The Institution of Analysts & Progammers (IAP)
- Founded: 1972
- Type: Professional Body
- Location: London, United Kingdom;
- Origins: University Computer Association, Cambridge
- Region served: Worldwide
- Method: Membership, Industry Standards, Conferences and Publications
- Key people: Graham Fenton (President) Alastair Revell (Director General)
- Website: www.iap.org.uk

= Institution of Analysts and Programmers =

UK-based professional body

The Institution of Analysts and Programmers is a professional body and registered charity that represents those working in software development both in the United Kingdom and internationally. Founded in 1972, the institution has members spanning 30 countries.

== Overview ==

With an international membership, the IAP is a private company limited by guarantee and a registered charity in England and Wales. Its objectives are to promote the ethical development of computer systems and applications. In addition, it promotes the learning of systems development to all ages.

The IAP has its head office in Hanwell, London and its Administration Centre in Nantwich.

===Timeline===

- 1972: Founded as the University Computer Association
- 1981: Name Changed to The Institution of Analysts and Programmers
- 1981: The late Bob Charles is appointed as Secretary General
- 1990: Mike Ryan appointed Director General
- 1992: Institution Incorporated
- 1994: Granted Coat of Arms
- 2010: Alastair Revell appointed as Director General
- 2011: Transformation Programme Started
- 2013: The Ten E's Programme Launched
- 2016: The Institution becomes a founder member of the Cyber Security Alliance
- 2017: Adopted a new constitution
- 2018: The Institution registered as a charity in England and Wales (Charity Number 1179558)
- 2021: Founding Member of the UK Cyber Security Council
- 2022: Celebrated 50th Anniversary

==Governance==
The IAP is governed by a Trustee Board, which comprises:

(a) up to six Elected Trustees elected at a general meeting by the membership;

(b) up to three Lay Trustees appointed from outside of the membership of the Institution by the Trustee Board;

(c) an appointed Trustee to act as Treasurer as an Ex Officio Trustee;

(d) the Director General as an Ex Officio Trustee (unless remunerated);

(e) the Chair of the council as an Ex Officio Trustee;

(f) the vice-chair of the council as an Ex Officio Trustee.

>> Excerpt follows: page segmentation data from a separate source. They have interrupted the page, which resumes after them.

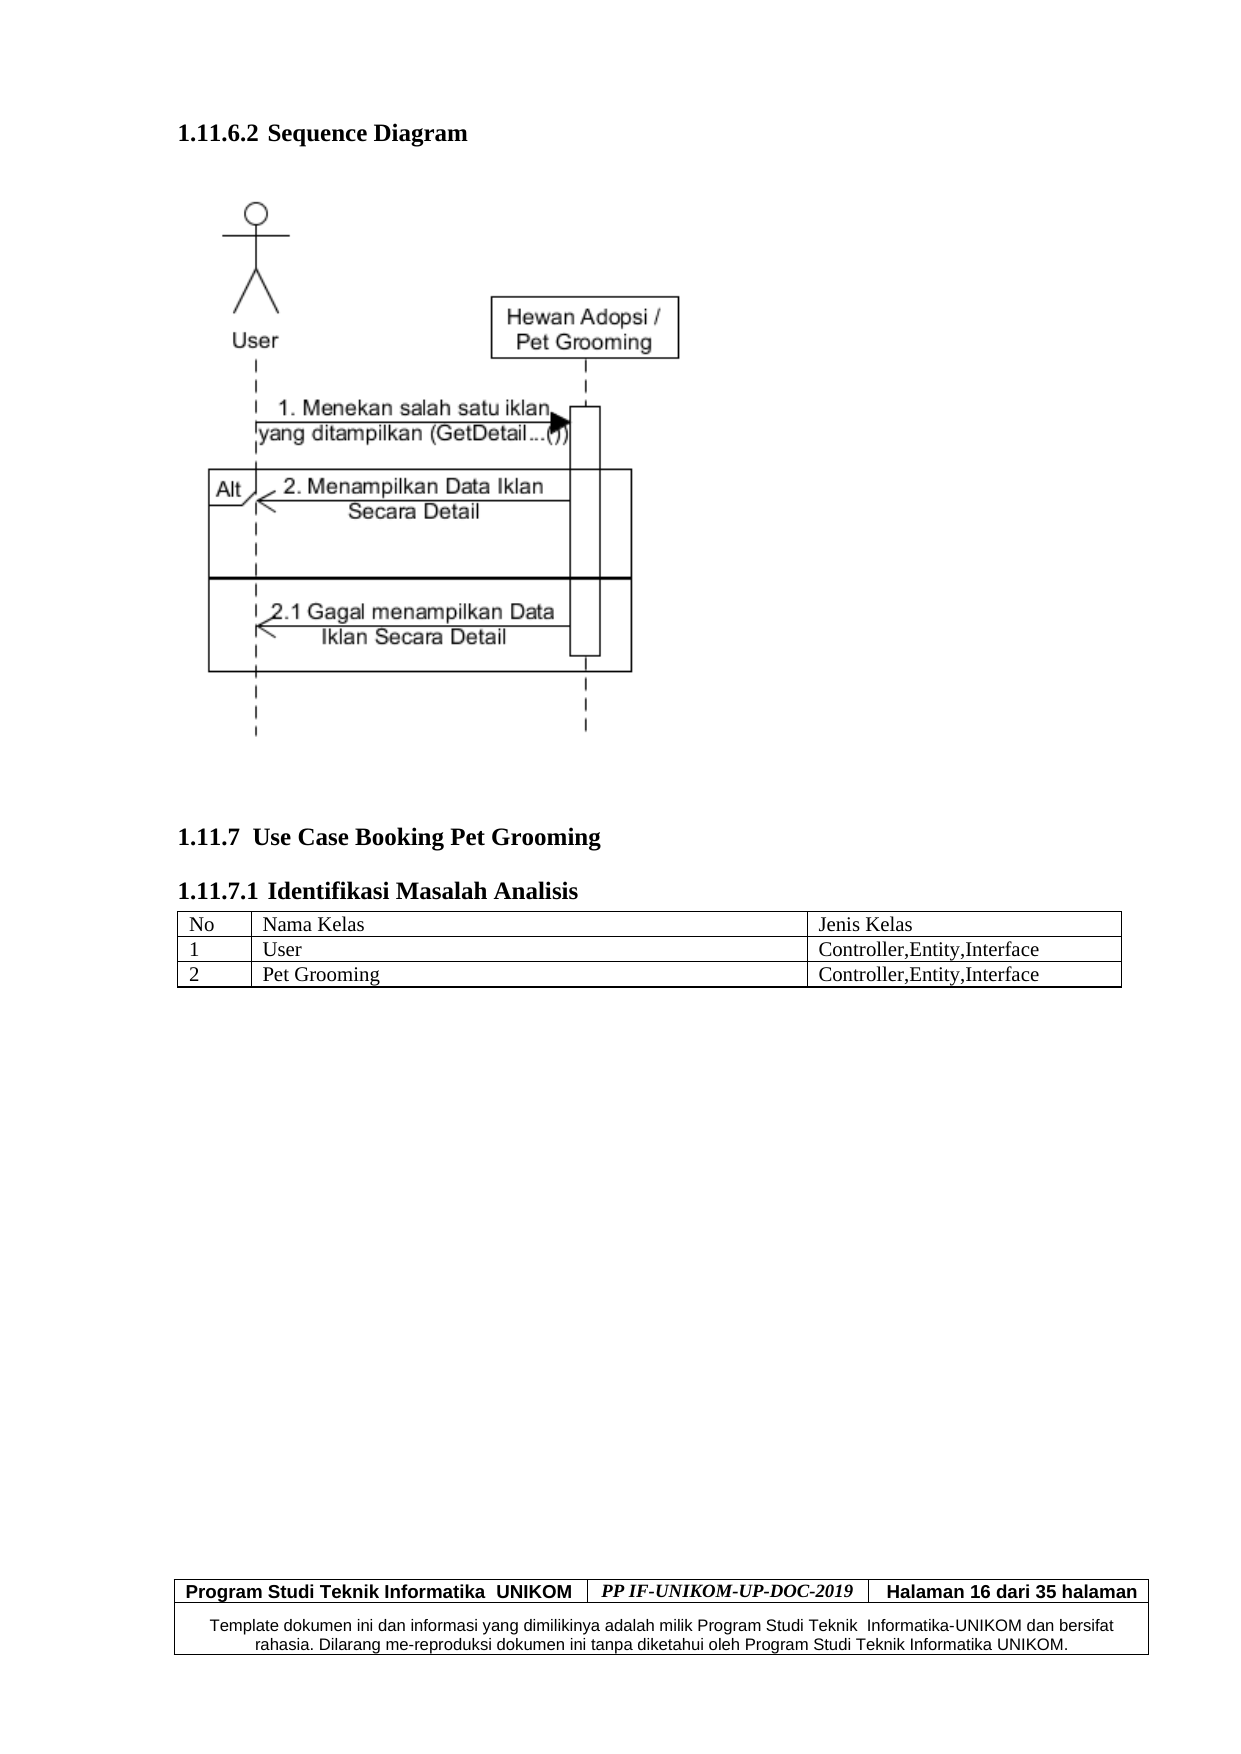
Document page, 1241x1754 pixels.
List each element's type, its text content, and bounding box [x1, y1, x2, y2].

subtitle Use Case Booking Pet Grooming [177, 822, 1122, 851]
table_cell Controller,Entity,Interface [808, 937, 1121, 961]
subtitle Identifikasi Masalah Analisis [177, 876, 1122, 905]
table_header Jenis Kelas [808, 912, 1121, 936]
picture [177, 171, 711, 798]
table_cell User [252, 937, 807, 961]
table_cell 2 [178, 962, 251, 986]
subtitle Sequence Diagram [177, 118, 1122, 147]
table_cell Pet Grooming [252, 962, 807, 986]
table_cell 1 [178, 937, 251, 961]
table_cell Controller,Entity,Interface [808, 962, 1121, 986]
table_header Nama Kelas [252, 912, 807, 936]
table_header No [178, 912, 251, 936]
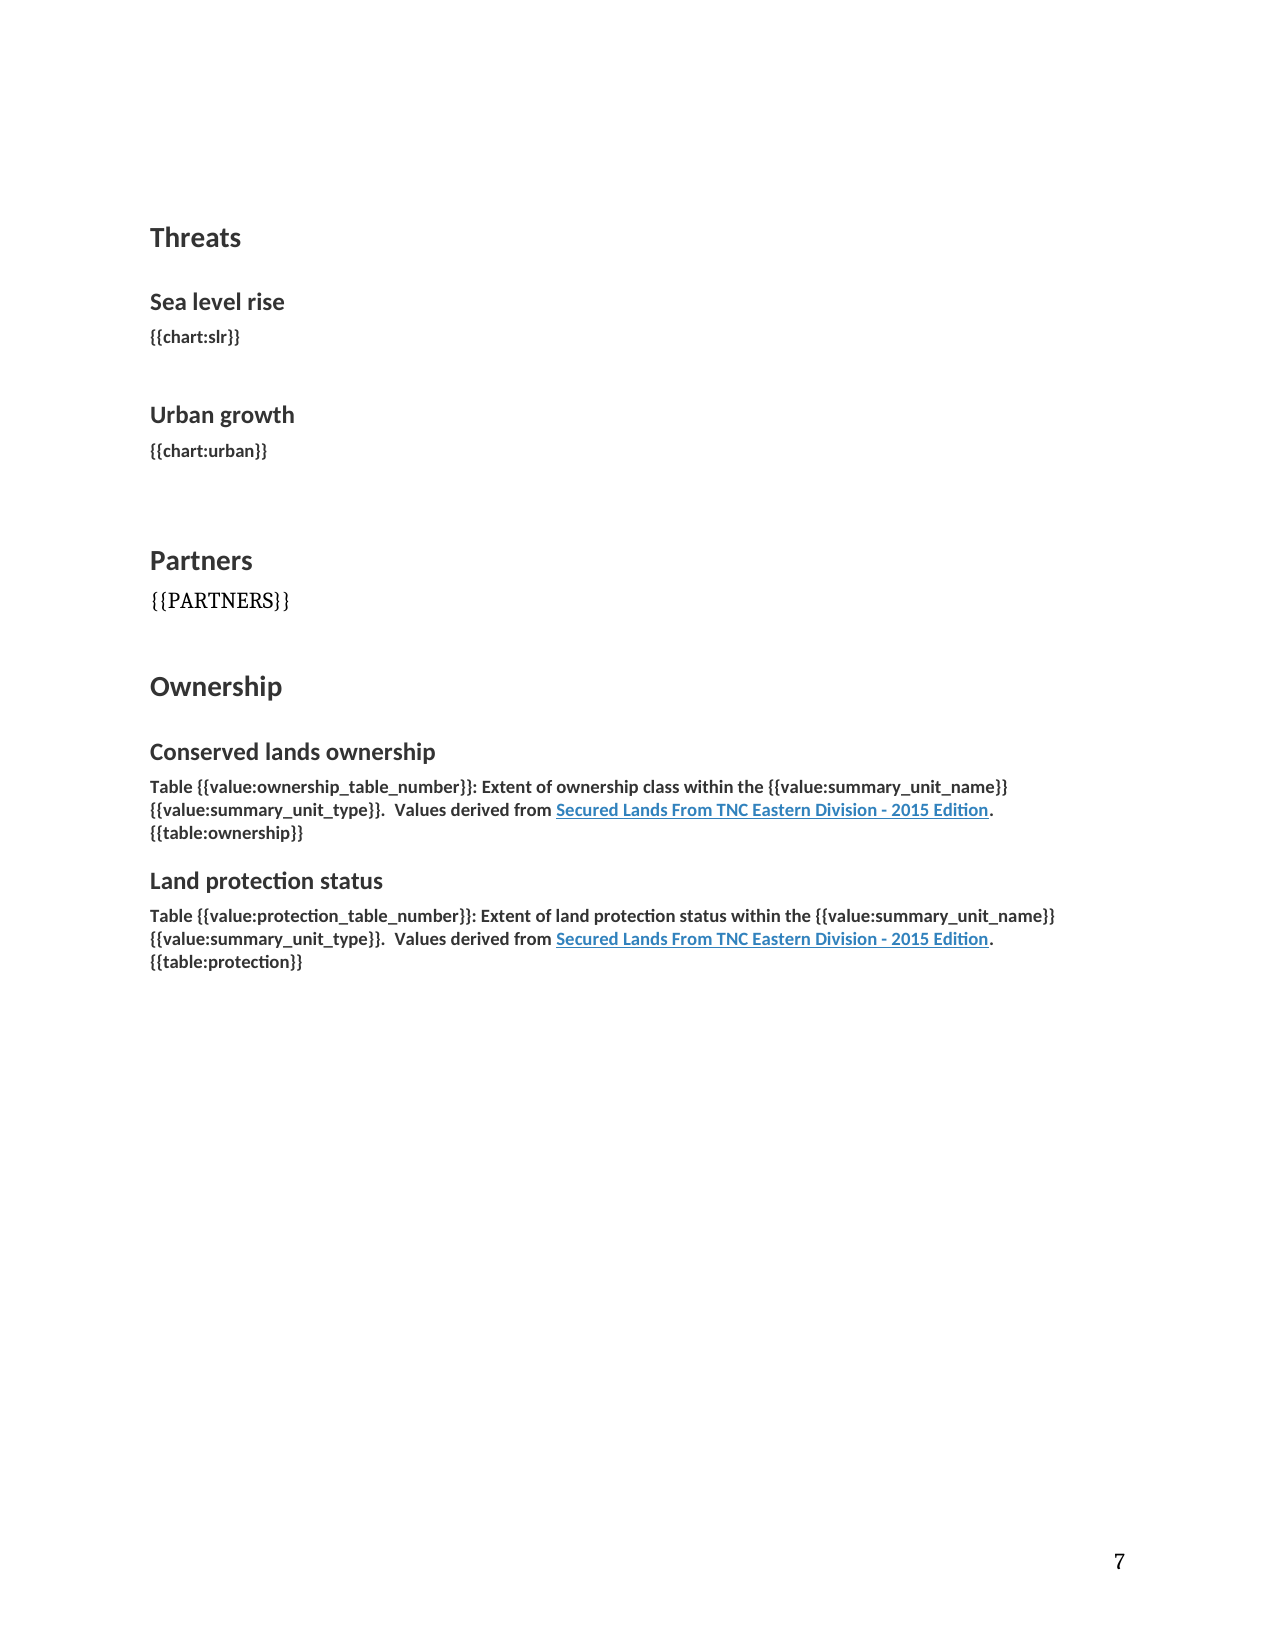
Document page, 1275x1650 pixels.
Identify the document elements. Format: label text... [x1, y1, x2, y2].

subtitle Land protection status [150, 846, 1125, 886]
subtitle Partners [150, 523, 1125, 578]
text Table {{value:ownership_table_number}}: Extent of ownership class within the {{value:summary_unit_name}} {{value:summary_unit_type}}. Values derived from Secured Lands From TNC Eastern Division - 2015 Edition. {{table:ownership}} [150, 756, 1125, 844]
subtitle Urban growth [150, 381, 1125, 420]
subtitle Ownership [150, 650, 1125, 704]
text {{PARTNERS}} [150, 588, 1125, 615]
text Table {{value:protection_table_number}}: Extent of land protection status within the {{value:summary_unit_name}} {{value:summary_unit_type}}. Values derived from Secured Lands From TNC Eastern Division - 2015 Edition. {{table:protection}} [150, 886, 1125, 973]
subtitle Sea level rise [150, 267, 1125, 307]
text {{chart:slr}} [150, 307, 1125, 348]
subtitle Conserved lands ownership [150, 717, 1125, 756]
text {{chart:urban}} [150, 420, 1125, 462]
subtitle Threats [150, 200, 1125, 254]
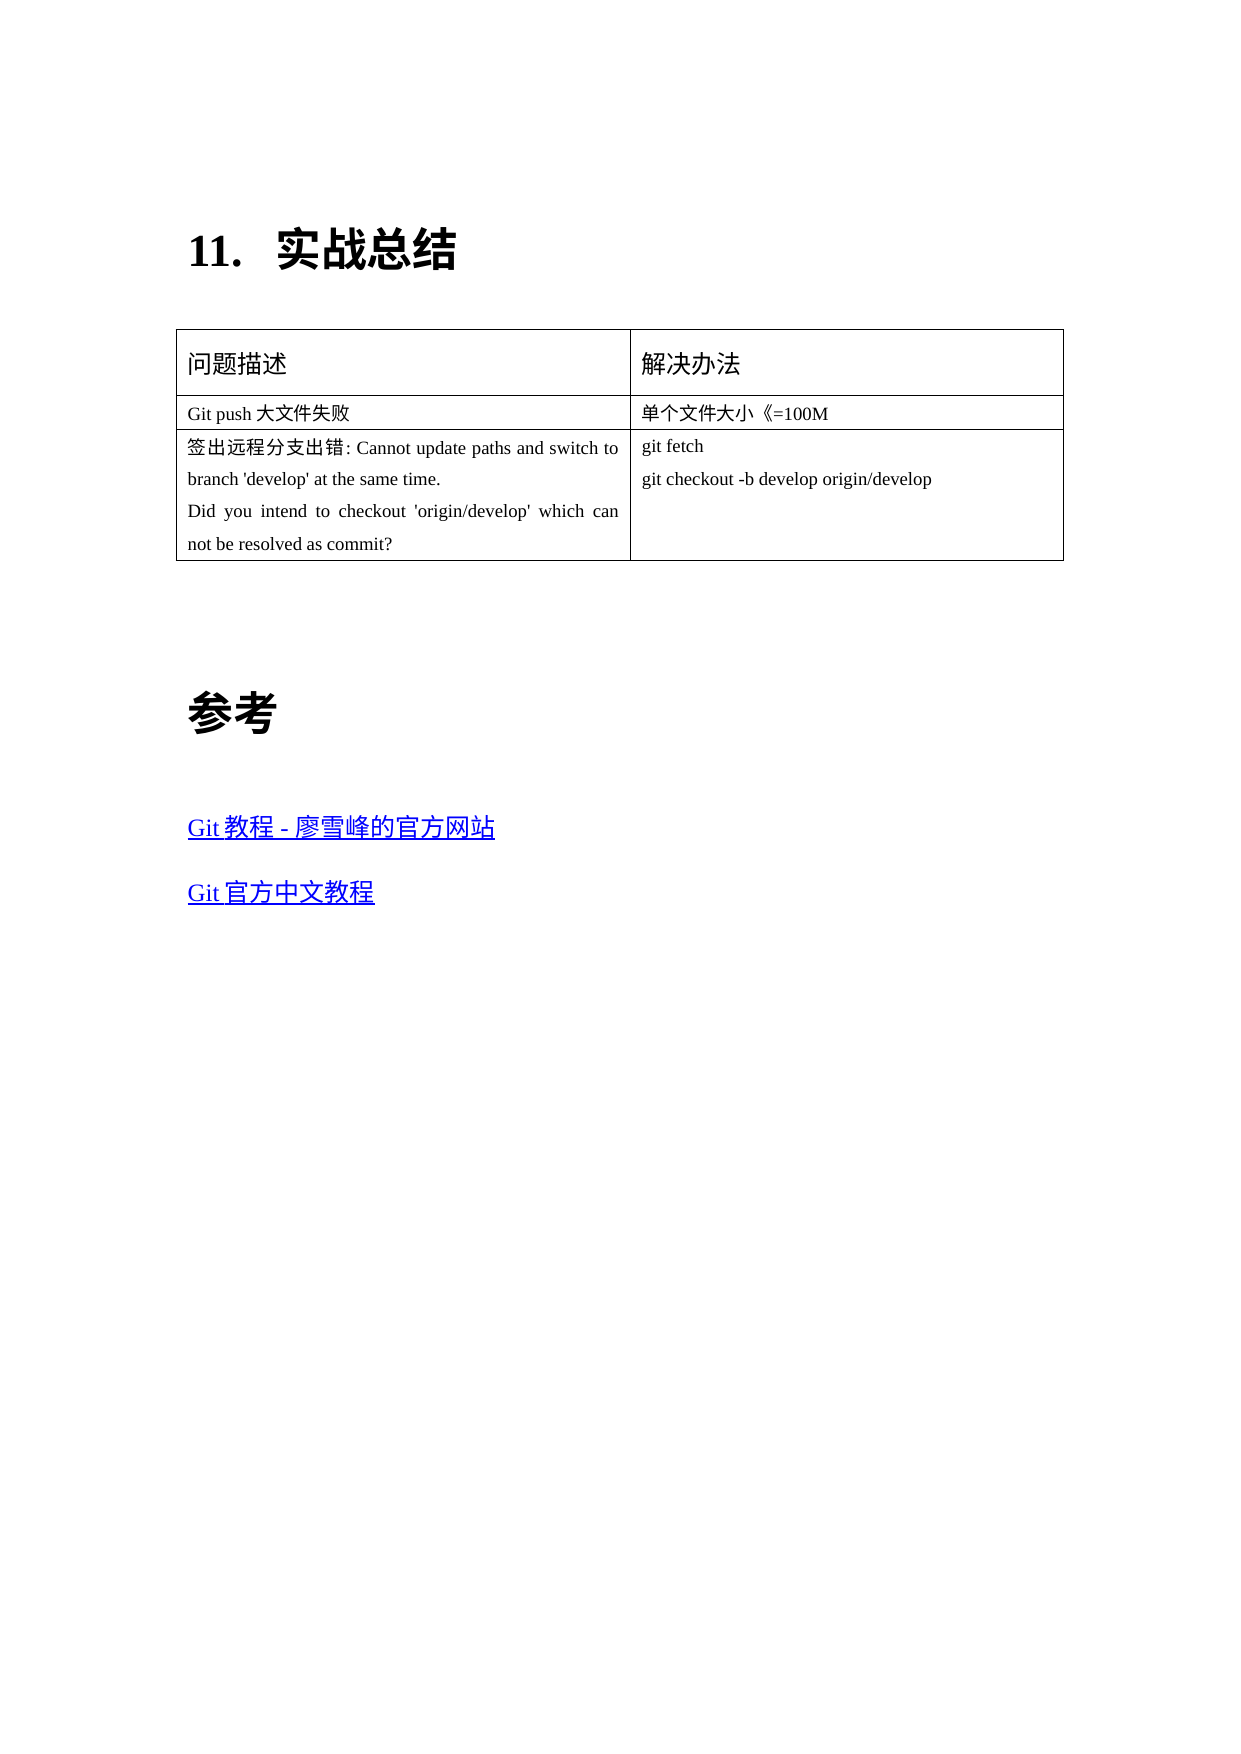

The Trustee Board elects the President and vice-president from the Elected Trustees.

The day-to-day operation of the Institution is delegated to the Director General, who appoints the executive board, which includes an Operations Director and a Director for Membership Engagement.

==Membership==
The IAP has the following grades of membership:

- Licentiate (LIAP)
- Graduate Member (GradIAP)
- Associate Member (AMIAP)
- Member (MIAP)
- Fellow (FIAP)
- Distinguished Fellow (DFIAP)

It also has two grades that do not carry post-nominal letters: Registrant and Affiliate.

== Work ==

The Institution has been extensively involved in the formation of the UK Cyber Security Council, becoming a founding member of the Cyber Security Alliance in 2016, which successfully bid to form the Council for HM Government. The project was led by the IET, a fellow alliance partner.

In 2021, the Institution supported the inaugural Cyber OSPAs fielding Alastair Revell (its Director General) as a judge.

==Communities of Practice==
The Institution has recently established a Community of Practice around cyber security (Cyber COP), bringing together a number of leading software developers with experience in writing secure code.

==Academic Prizes Programme==
The Academic Prizes Programme is a venture with some universities where the IAP awards prizes to students for their software projects. The awards are given for excellence in design and development. John Thompson was an early recipient of this scheme at the University of Plymouth.

==Webinars==
The Institution runs a series of webinars during the year, presented by members and guest speakers on a variety of IT and software releated subjects. They maintain a library of previous webinars on their YouTube channel.

Previous speakers include Paul Lynham, John Ellis, Luc Poulin, Chris Mercer, Dr Toby Mottram.

==Subsidiary==
The Institution is the parent body of the Trustworthy Software Foundation, the successor body to the Trustworthy Software Initiative (TSI) established under the UK National Cyber Security Programme I to promote good software development practices.